三大激痛(後半)
前回のつづきです。
それでは専門である歯科での痛みはどうなのでしょうか。
わたくしは歯の痛みで苦しんだことはありませんが、前回挙げた三大痛のリストの一つに歯痛が入っているので、尿路結石と同じぐらい痛む事もあるのでしょう。
痛みと言っても、なかなか相手に痛みの程度を伝える事は難しいです。
『ズキズキ痛い・ジワーと痛い・夜も眠れないぐらい痛い・話せないぐらい痛い、等々』
しかし、痛みの質は分かっても、痛みの強さ(どれぐらい痛いのか)は分かりません。
そこで、試しに痛みを数値化してみます。
- 自分が今までに経験した中で一番痛かった出来事を【100】とします。
(僕の場合:尿管結石の痛みを100とします。) - 歯の治療でした麻酔は【3】
親知らずを抜いた後は【30】
転んで足を骨折した【60】
と複数の基準を設けます。 - 今日の治療での痛みを患者さんに数値化して頂きます。
ここで今日の数字が50であれば、かなり痛かったのかな?と想像が出来ます。かりに10であればそれほどの苦痛は無かったとも判断出来ます。
また、項目の中で歯科医自身が同じ痛みを経験をしたことがあれば、より患者さんの感じている痛みを理解出来る様になります。
この様に患者さんの痛みを知ることは歯科医にとって非常に重要な事柄になります。
少し専門的になりますが、日常診療をしていると度々歯の神経が残せるのかの判断を迫られることがあります。
歯の神経には大まかに分けるとA繊維とC繊維、2種類あります。
A繊維は神経が太く伝わる速度が早いので、刺激があると即座に痛みが出てくる一時的な痛みです。チックやズキンと痛いと表現されることが多いです。
C繊維は伝わる速度が遅く、刺激が伝わり暫くして痛みが現れ、その後も暫く痛みが持続します。ジーンと痛いなどと表現されます。(熱い物を口にいれて最初は大丈夫だったが暫くすると、痛たたた・・・という感じです)
ここでA繊維は神経の表面にありC繊維は神経の中心にあります。
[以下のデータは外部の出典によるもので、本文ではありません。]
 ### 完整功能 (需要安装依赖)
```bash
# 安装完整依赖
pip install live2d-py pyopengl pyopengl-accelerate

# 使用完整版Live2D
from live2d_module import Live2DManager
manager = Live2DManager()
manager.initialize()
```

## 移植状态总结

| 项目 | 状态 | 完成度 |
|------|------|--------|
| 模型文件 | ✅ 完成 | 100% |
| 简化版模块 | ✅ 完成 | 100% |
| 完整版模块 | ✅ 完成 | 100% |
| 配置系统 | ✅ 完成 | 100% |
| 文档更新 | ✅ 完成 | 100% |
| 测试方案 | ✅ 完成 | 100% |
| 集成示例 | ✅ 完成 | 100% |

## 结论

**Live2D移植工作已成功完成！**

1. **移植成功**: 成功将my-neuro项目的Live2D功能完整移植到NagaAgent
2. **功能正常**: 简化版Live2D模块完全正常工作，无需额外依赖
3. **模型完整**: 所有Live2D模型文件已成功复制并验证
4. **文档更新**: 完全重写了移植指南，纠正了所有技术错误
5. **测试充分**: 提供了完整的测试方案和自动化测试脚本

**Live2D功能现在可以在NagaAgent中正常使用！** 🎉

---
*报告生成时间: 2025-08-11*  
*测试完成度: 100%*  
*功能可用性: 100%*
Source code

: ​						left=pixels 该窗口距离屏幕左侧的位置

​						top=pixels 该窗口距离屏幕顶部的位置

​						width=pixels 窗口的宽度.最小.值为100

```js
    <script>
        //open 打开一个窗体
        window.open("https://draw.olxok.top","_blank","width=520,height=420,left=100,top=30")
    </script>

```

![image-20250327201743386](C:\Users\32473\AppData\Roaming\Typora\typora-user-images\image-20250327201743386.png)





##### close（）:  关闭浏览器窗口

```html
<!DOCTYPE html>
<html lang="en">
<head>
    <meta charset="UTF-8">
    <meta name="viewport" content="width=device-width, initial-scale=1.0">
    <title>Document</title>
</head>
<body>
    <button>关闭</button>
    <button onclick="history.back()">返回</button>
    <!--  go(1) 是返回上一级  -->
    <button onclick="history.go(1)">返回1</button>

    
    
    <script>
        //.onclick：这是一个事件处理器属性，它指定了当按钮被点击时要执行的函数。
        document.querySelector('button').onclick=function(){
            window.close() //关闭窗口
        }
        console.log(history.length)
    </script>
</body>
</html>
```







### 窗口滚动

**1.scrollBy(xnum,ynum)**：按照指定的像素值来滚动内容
患者さんが訴えている痛みがC繊維のような痛み方であると、我々歯科医は『細菌感染が神経の中枢まで入り込んでいるので神経を取らなくてはならない可能性が高いかな?』と診断し、一過性の痛みであれば『残せるかな?』などと判断する材料の一つにします。
歯科に通う基準を痛みにしてしまうと、ご自身の大切な財産である神経を取らなくてはならなくなる事があります。
日々の歯ブラシと定期健診が大切です。
わたくしは日常、出来るだけ痛みの少ない治療を目指しています。
例えば
- 麻酔の前に表面麻酔を塗る(効果については賛否あります)
- 針を刺すときには粘膜を伸展させ針を差し込むのではなく粘膜を針に入れるイメージ(これにより全く痛みを感じない事も多々あります)
- 麻酔液の入れる速度を遅くする(早いと傷みの原因になります)
- 麻酔が十分効いてから治療を始める(当たり前の事ですが)
このように麻酔一つとっても色々な事を考慮しています。
完全に痛みを0にする事は難しい場合もありますが、細かい事を一つ一つ積み重ねて行く事が、患者さんの痛みを軽減する事になるのです。